## BEGIN The records

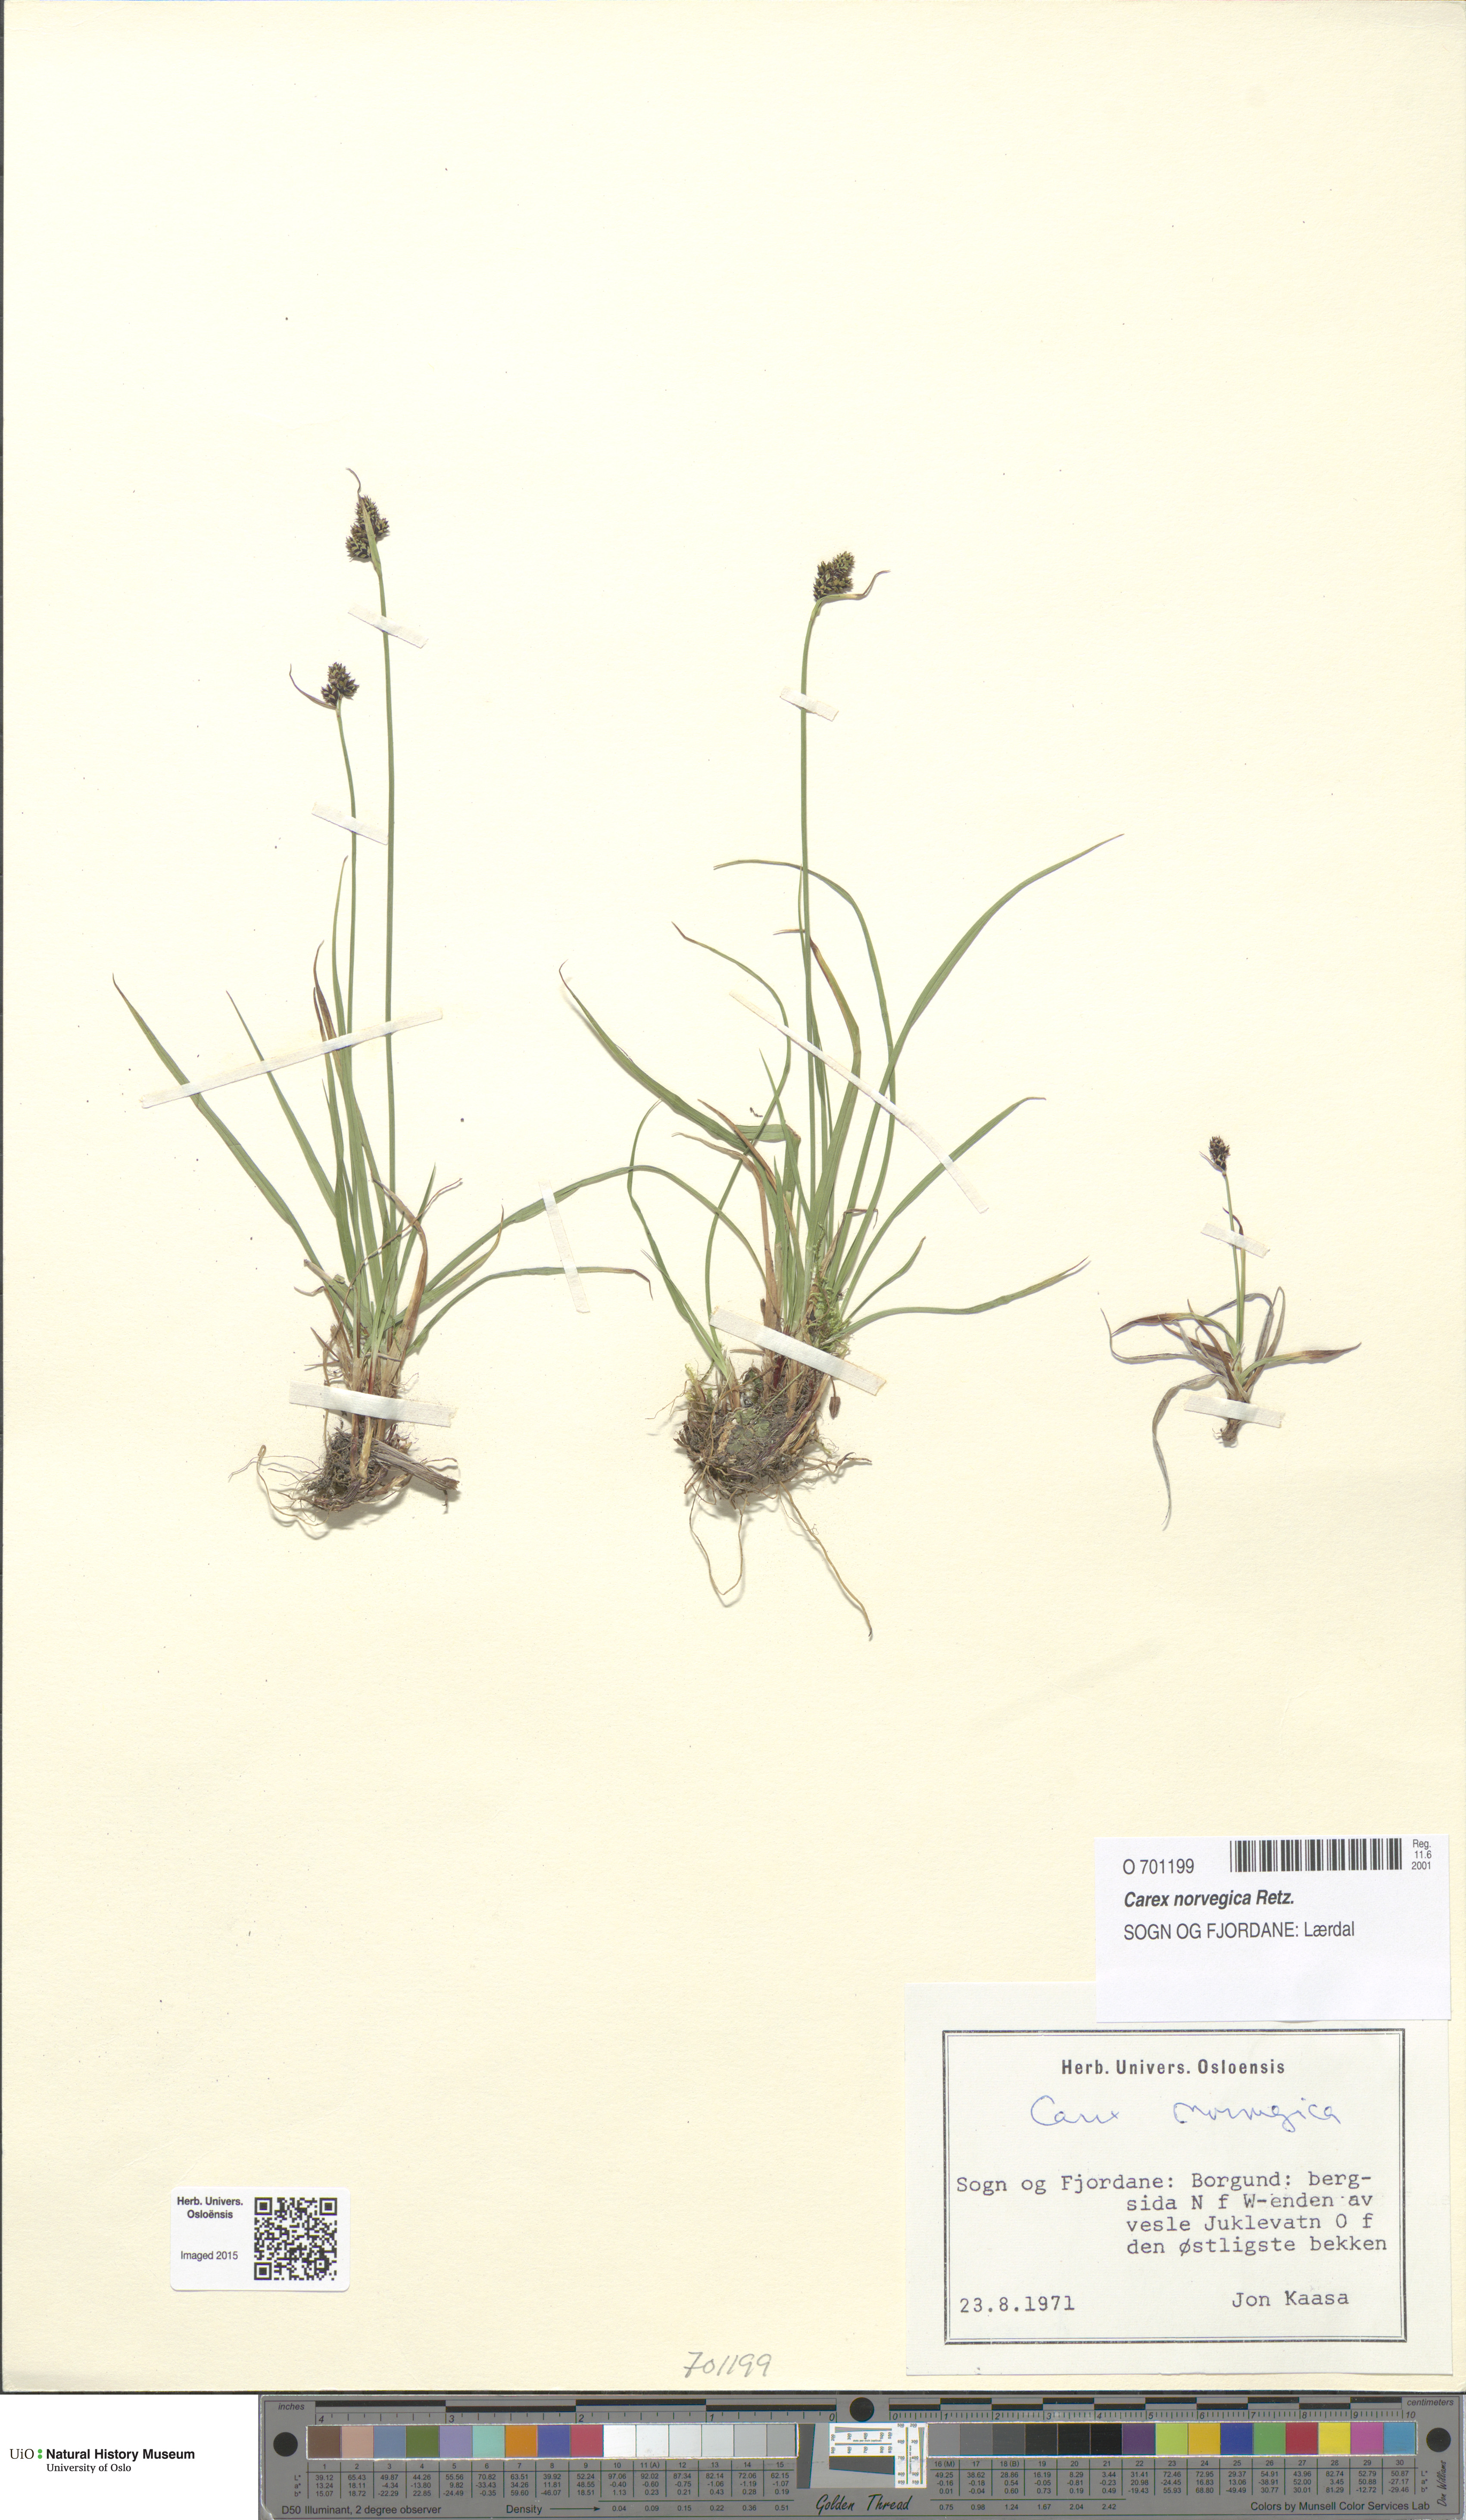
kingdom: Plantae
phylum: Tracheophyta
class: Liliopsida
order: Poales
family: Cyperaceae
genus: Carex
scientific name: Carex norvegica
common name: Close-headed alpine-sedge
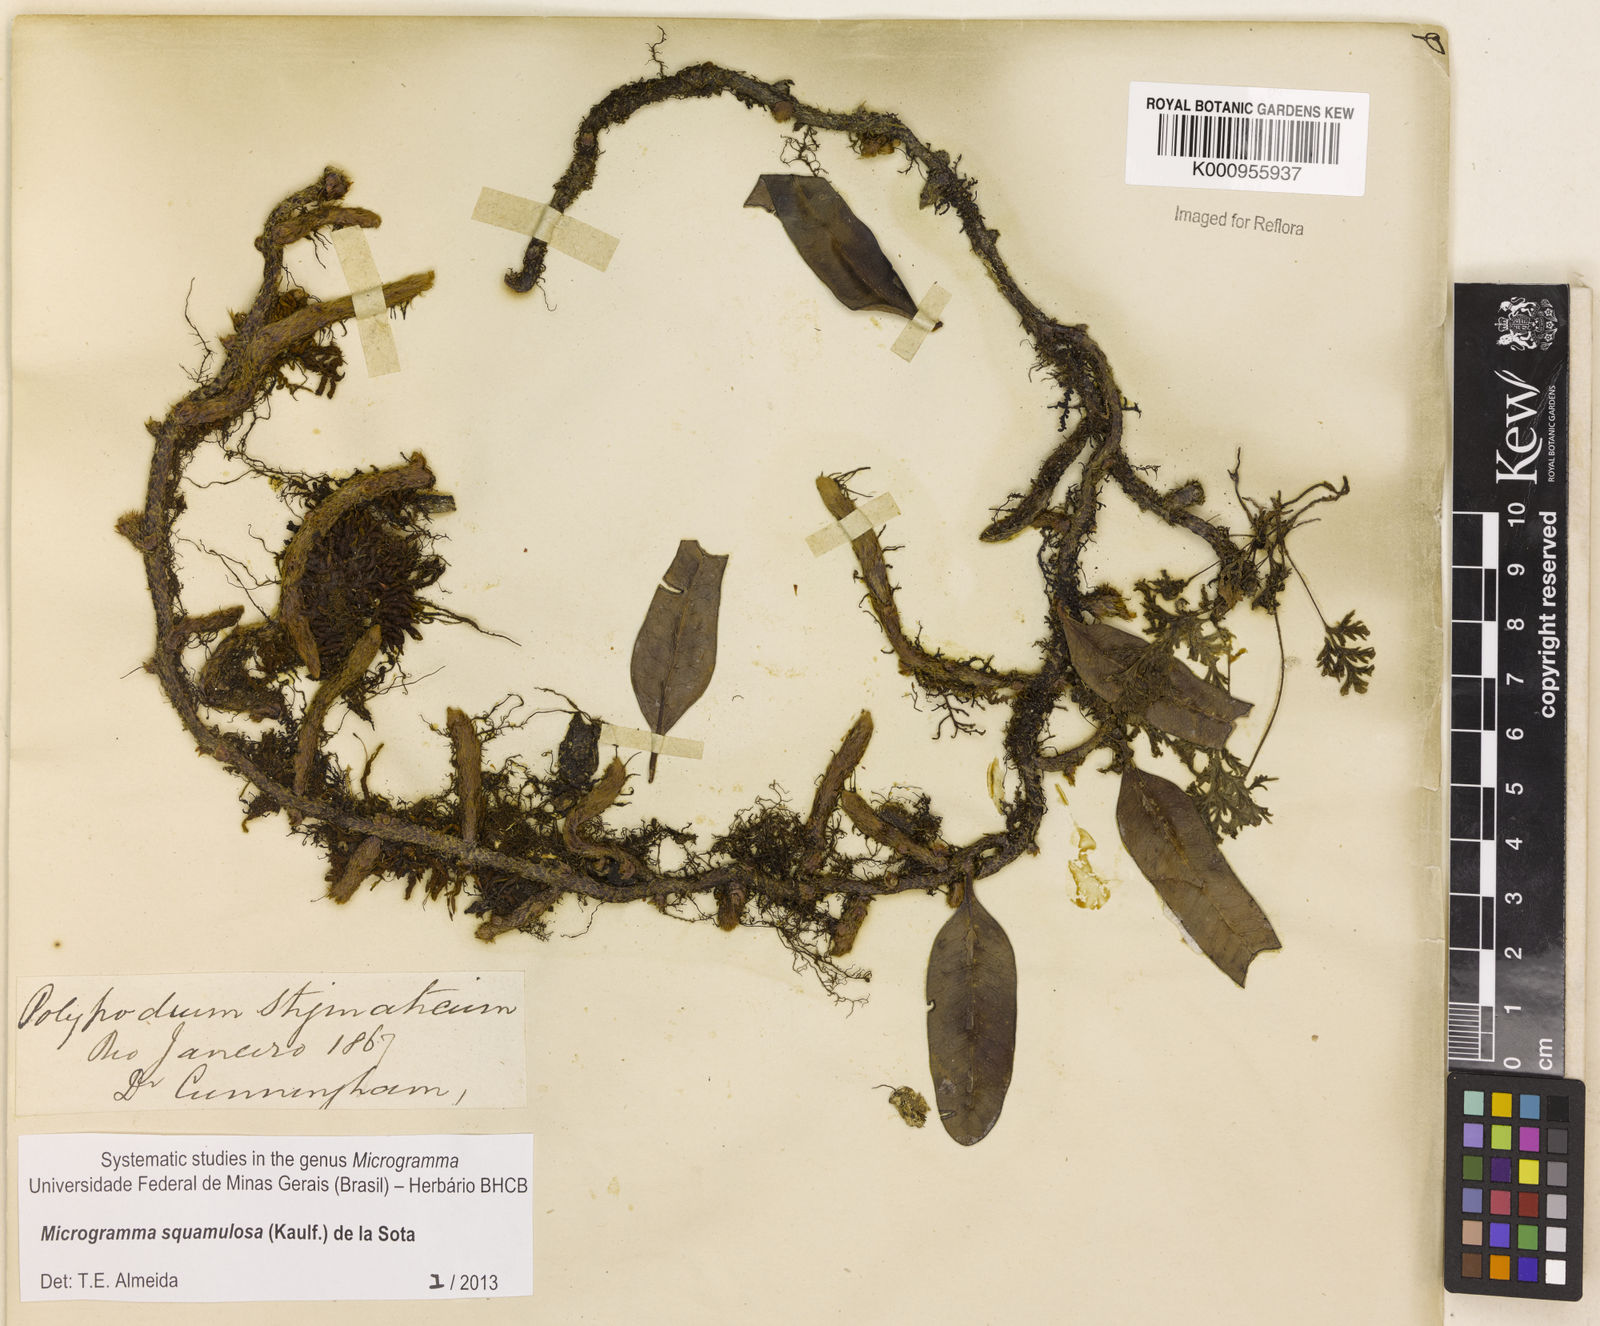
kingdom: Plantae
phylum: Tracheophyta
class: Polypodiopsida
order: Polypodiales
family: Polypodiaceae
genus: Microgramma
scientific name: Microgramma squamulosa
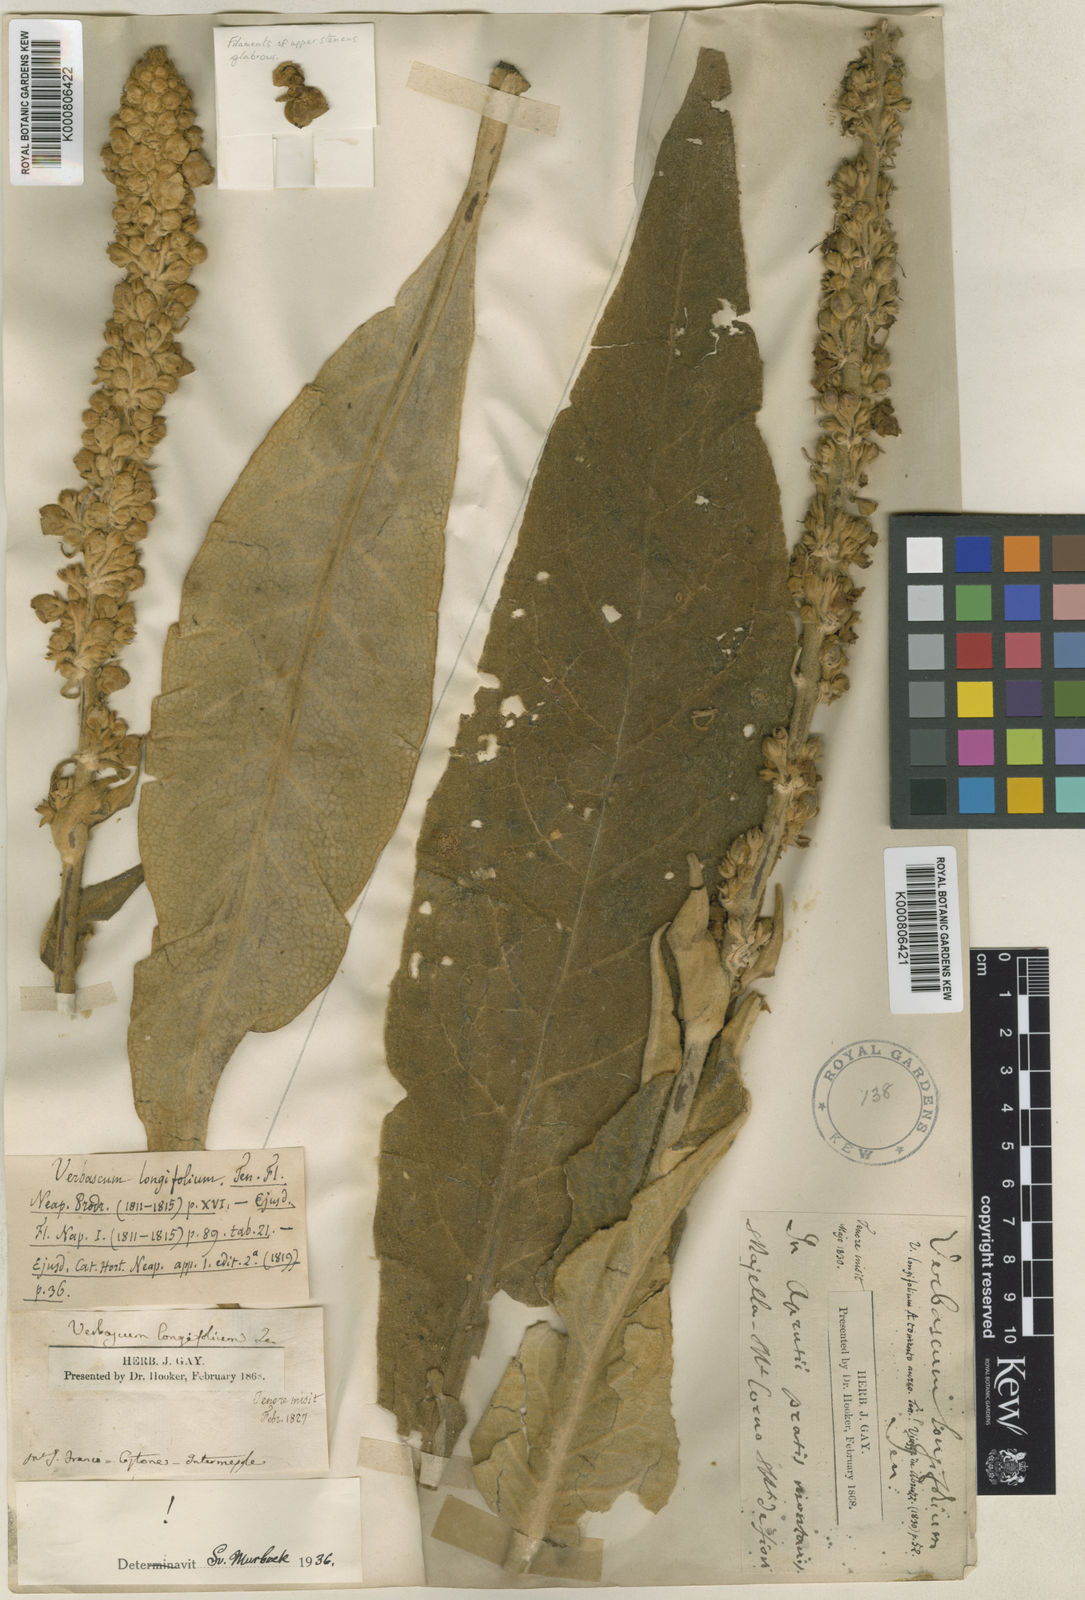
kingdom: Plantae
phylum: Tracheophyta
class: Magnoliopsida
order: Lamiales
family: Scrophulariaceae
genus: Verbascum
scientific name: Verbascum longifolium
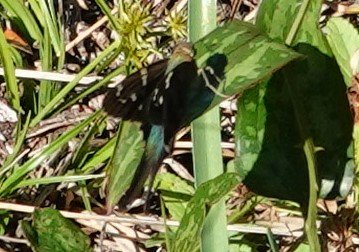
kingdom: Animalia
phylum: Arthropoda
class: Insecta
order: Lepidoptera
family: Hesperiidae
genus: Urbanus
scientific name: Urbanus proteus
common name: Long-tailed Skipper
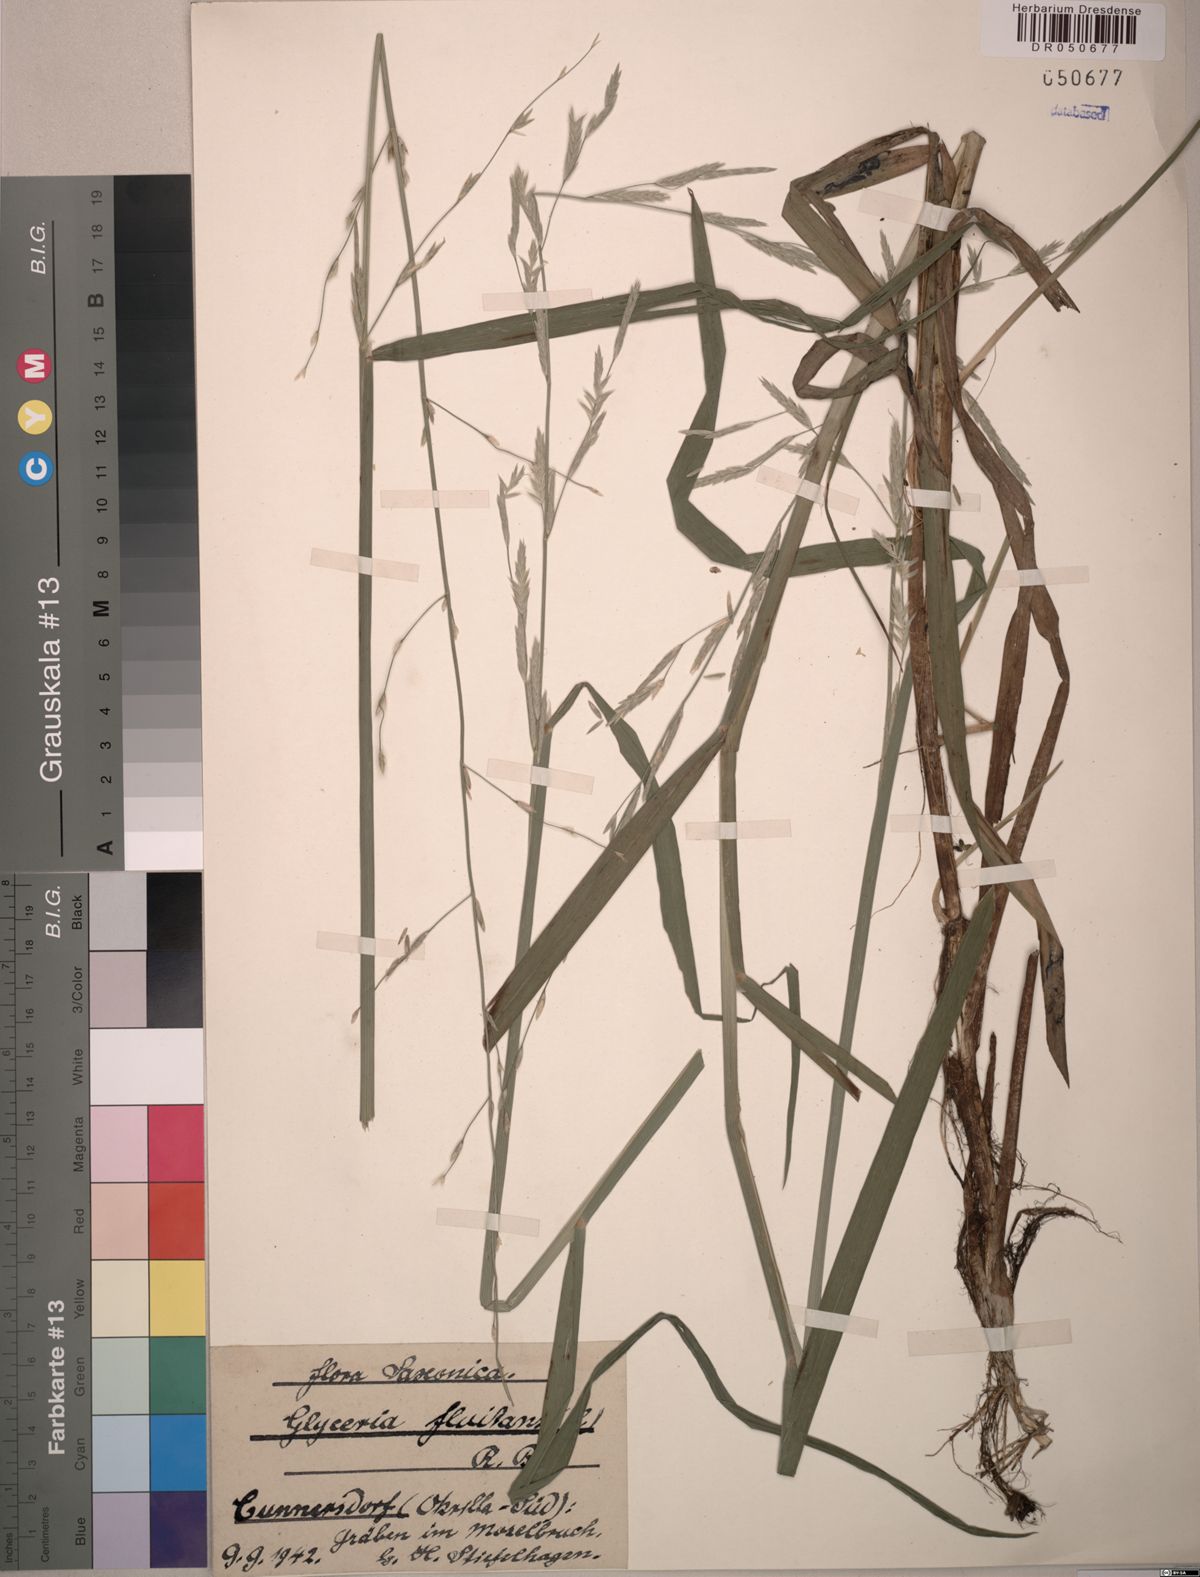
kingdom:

## END The records

== Description of the task ==
Update all the items above so that "scientific name" becomes "binomial name" and every other line stays the same. Leave the pictures out of your answer.

== Reply to the exercise ==
kingdom: Plantae
phylum: Tracheophyta
class: Liliopsida
order: Poales
family: Cyperaceae
genus: Carex
binomial name: Carex norvegica
common name: Close-headed alpine-sedge
kingdom: Plantae
phylum: Tracheophyta
class: Polypodiopsida
order: Polypodiales
family: Polypodiaceae
genus: Microgramma
binomial name: Microgramma squamulosa
kingdom: Plantae
phylum: Tracheophyta
class: Magnoliopsida
order: Lamiales
family: Scrophulariaceae
genus: Verbascum
binomial name: Verbascum longifolium
kingdom: Animalia
phylum: Arthropoda
class: Insecta
order: Lepidoptera
family: Hesperiidae
genus: Urbanus
binomial name: Urbanus proteus
common name: Long-tailed Skipper
kingdom:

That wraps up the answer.